** Work task **
Starting at the line that holds "Langzeitaufenthalte: Dank Küche und" and stopping at the line that holds "Unsere Zimmer bieten zahlreiche Vorteile –", restate the records below word for word, with both of those lines included.

** Task material **
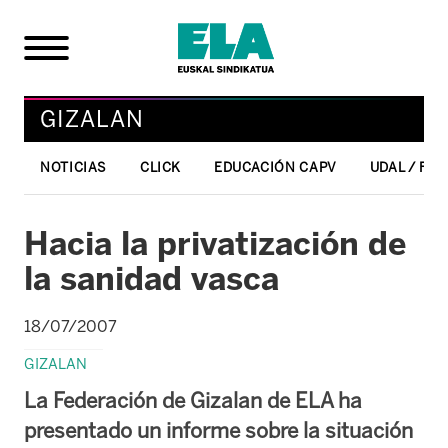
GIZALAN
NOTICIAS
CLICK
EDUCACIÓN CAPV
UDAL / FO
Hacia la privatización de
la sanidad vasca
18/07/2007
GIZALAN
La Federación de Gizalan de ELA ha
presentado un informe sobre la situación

* * *

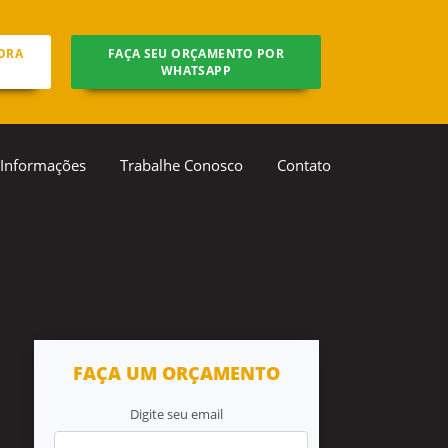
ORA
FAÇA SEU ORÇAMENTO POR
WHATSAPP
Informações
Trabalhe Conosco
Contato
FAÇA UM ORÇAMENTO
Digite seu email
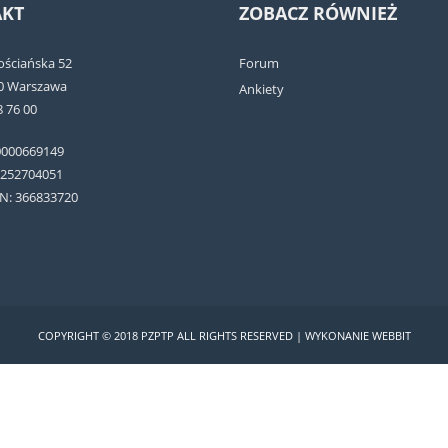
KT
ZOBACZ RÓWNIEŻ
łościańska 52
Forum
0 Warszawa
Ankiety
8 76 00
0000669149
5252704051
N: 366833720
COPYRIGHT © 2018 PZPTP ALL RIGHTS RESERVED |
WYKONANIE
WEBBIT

---

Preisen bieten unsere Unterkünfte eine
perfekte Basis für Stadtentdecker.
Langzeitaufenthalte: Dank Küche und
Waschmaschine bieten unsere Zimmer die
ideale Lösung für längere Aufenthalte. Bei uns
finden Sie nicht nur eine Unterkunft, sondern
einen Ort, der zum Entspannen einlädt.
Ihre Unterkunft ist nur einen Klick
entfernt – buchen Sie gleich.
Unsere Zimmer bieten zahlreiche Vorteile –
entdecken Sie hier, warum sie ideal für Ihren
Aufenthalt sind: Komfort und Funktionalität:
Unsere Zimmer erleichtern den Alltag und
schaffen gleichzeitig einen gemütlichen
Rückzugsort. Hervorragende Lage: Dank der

** Result for this task **
Langzeitaufenthalte: Dank Küche und
Waschmaschine bieten unsere Zimmer die
ideale Lösung für längere Aufenthalte. Bei uns
finden Sie nicht nur eine Unterkunft, sondern
einen Ort, der zum Entspannen einlädt.
Ihre Unterkunft ist nur einen Klick
entfernt – buchen Sie gleich.
Unsere Zimmer bieten zahlreiche Vorteile –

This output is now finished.